Don Quichotte voulait répondre à Sancho Panza; mais il en fut empêché par la vue d’une charrette qui parut tout à coup à un détour du chemin, chargée des plus divers personnages et des plus étranges figures qui se puissent imaginer. Celui qui menait les mules et faisait l’office de charretier était un horrible démon. La charrette était à ciel découvert, sans pavillon de toile ou d’osier. La première figure qui s’offrit aux yeux de don Quichotte fut celle de la Mort elle-même, ayant un visage humain. Tout près d’elle se tenait un ange, avec de grandes ailes peintes. De l’autre côté était un empereur, portant, à ce qu’il paraissait, une couronne d’or sur la tête. Aux pieds de la Mort était assis le dieu qu’on appelle Cupidon, sans bandeau sur les yeux, mais avec l’arc, les flèches et le carquois. Plus loin venait un chevalier armé de toutes pièces; seulement il n’avait ni morion, ni salade, mais un chapeau couvert de plumes de diverses couleurs. Derrière ceux-là se trouvaient encore d’autres personnages de différents costumes et aspects. Tout cela, se montrant à l’improviste, troubla quelque peu don Quichotte et jeta l’effroi dans le cœur de Sancho. Mais bientôt don Quichotte se réjouit, croyant qu’enfin la fortune lui offrait quelque nouvelle et périlleuse aventure. Dans cette pensée, et s’animant d’un courage prêt à tout affronter, il alla se camper devant la charrette, et s’écria d’une voix forte et menaçante:

«Charretier, cocher ou diable, ou qui que tu sois, dépêche-toi de me dire qui tu es, où tu vas, et quelles sont les gens que tu mènes dans ton char à bancs, qui a plus l’air de la barque à Caron que des chariots dont on fait usage.»

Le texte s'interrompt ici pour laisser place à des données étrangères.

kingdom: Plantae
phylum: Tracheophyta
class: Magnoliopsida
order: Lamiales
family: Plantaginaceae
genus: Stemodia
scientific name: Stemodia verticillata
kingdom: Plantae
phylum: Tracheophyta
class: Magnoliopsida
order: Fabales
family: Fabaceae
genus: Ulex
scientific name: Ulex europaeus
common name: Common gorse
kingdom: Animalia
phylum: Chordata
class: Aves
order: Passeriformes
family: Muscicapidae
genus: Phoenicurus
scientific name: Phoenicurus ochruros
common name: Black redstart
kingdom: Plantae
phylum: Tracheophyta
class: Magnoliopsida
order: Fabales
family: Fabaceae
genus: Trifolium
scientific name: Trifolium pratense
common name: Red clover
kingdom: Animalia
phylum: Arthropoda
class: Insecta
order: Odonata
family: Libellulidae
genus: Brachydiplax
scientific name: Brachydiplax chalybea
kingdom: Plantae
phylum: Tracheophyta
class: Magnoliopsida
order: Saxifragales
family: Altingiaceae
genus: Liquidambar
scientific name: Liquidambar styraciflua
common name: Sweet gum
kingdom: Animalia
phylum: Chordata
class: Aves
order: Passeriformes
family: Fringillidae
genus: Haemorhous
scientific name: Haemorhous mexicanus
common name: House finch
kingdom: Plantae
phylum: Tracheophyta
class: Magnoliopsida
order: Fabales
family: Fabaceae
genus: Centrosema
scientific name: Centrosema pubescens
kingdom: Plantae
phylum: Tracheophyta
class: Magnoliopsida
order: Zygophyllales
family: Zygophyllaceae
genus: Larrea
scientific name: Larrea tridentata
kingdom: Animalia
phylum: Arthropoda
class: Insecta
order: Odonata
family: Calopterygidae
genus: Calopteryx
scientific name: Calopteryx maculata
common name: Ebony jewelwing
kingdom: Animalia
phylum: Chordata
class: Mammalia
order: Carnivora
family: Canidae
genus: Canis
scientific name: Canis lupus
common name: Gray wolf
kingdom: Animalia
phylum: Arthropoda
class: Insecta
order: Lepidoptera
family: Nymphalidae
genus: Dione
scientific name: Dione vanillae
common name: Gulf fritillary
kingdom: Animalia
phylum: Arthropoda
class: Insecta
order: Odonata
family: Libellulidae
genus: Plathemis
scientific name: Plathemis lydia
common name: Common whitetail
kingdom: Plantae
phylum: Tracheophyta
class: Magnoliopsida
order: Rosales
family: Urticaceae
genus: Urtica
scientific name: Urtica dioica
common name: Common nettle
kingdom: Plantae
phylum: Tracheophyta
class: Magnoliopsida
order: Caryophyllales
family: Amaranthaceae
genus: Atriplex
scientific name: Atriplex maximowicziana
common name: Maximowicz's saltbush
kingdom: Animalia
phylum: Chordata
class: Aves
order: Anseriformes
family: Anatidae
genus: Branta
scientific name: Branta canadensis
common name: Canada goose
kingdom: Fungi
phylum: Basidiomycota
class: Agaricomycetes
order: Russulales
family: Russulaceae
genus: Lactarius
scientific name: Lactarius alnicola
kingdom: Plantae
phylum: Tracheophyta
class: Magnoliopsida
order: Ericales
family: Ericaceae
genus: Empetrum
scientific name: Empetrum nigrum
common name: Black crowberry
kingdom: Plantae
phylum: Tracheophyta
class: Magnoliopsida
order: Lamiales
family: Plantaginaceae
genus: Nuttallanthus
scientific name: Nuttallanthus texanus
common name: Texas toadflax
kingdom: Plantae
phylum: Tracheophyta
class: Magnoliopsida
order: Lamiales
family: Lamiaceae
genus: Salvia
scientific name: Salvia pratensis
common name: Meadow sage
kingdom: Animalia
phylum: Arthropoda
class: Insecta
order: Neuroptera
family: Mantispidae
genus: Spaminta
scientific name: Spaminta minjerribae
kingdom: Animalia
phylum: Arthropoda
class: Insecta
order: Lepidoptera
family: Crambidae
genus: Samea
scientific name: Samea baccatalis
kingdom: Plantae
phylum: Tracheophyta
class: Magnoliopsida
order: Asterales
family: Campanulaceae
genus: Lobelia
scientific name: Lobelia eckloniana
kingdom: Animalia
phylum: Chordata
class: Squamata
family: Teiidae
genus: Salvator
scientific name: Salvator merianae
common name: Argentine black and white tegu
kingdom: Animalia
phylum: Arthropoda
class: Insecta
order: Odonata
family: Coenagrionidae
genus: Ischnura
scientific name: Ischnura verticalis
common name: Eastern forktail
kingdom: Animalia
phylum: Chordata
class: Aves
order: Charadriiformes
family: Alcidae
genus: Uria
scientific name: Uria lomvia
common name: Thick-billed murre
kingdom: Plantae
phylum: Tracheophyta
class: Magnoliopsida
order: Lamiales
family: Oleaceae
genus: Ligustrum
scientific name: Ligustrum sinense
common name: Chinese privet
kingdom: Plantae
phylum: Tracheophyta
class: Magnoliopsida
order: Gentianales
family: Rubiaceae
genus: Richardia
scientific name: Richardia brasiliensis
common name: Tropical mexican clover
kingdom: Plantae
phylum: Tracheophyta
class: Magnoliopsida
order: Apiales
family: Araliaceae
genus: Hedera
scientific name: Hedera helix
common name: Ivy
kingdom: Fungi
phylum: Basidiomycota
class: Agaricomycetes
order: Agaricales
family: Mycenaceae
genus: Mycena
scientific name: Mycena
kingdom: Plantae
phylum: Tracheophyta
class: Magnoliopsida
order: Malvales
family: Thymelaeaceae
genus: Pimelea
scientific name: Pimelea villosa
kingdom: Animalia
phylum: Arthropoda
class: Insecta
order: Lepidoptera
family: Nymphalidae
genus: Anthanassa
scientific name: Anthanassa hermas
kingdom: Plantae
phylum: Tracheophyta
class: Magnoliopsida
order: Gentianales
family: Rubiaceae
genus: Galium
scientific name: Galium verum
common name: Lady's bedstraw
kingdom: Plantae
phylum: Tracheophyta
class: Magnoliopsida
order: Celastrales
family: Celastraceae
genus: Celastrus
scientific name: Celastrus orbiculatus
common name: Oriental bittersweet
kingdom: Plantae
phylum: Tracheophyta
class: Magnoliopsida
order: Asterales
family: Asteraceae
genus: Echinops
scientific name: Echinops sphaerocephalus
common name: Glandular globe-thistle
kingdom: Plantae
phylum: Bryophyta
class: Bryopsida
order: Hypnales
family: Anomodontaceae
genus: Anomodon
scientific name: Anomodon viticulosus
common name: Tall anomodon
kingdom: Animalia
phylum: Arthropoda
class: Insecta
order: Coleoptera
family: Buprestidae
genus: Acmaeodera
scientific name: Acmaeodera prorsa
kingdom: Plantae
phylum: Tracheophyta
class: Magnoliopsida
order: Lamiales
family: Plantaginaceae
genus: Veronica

Le diable, arrêtant sa voiture, répondit avec douceur:

«Seigneur, nous sommes les comédiens de la compagnie d’Angulo le Mauvais. [78] Ce matin, jour de l’octave de la Fête-Dieu, nous avons joué, dans un village qui est derrière cette colline, la divine comédie des Cortès de la Mort [79], et nous devons la jouer ce tantôt dans cet autre village qu’on voit d’ici. Comme c’est tout proche, et pour nous éviter la peine de nous déshabiller et de nous rhabiller, nous faisons route avec les habits qui doivent servir à la représentation. Ce jeune homme fait la Mort, cet autre fait un ange, cette femme, qui est celle du directeur [80], est vêtue en reine, celui-ci en soldat, celui-là en empereur, et moi en démon; et je suis un des principaux personnages de l’acte sacramentel, car je fais les premiers rôles de cette compagnie. Si Votre Grâce veut savoir autre chose sur notre compte, elle n’a qu’à parler; je saurai bien répondre avec toute ponctualité, car, étant démon, rien ne m’échappe et tout m’est connu.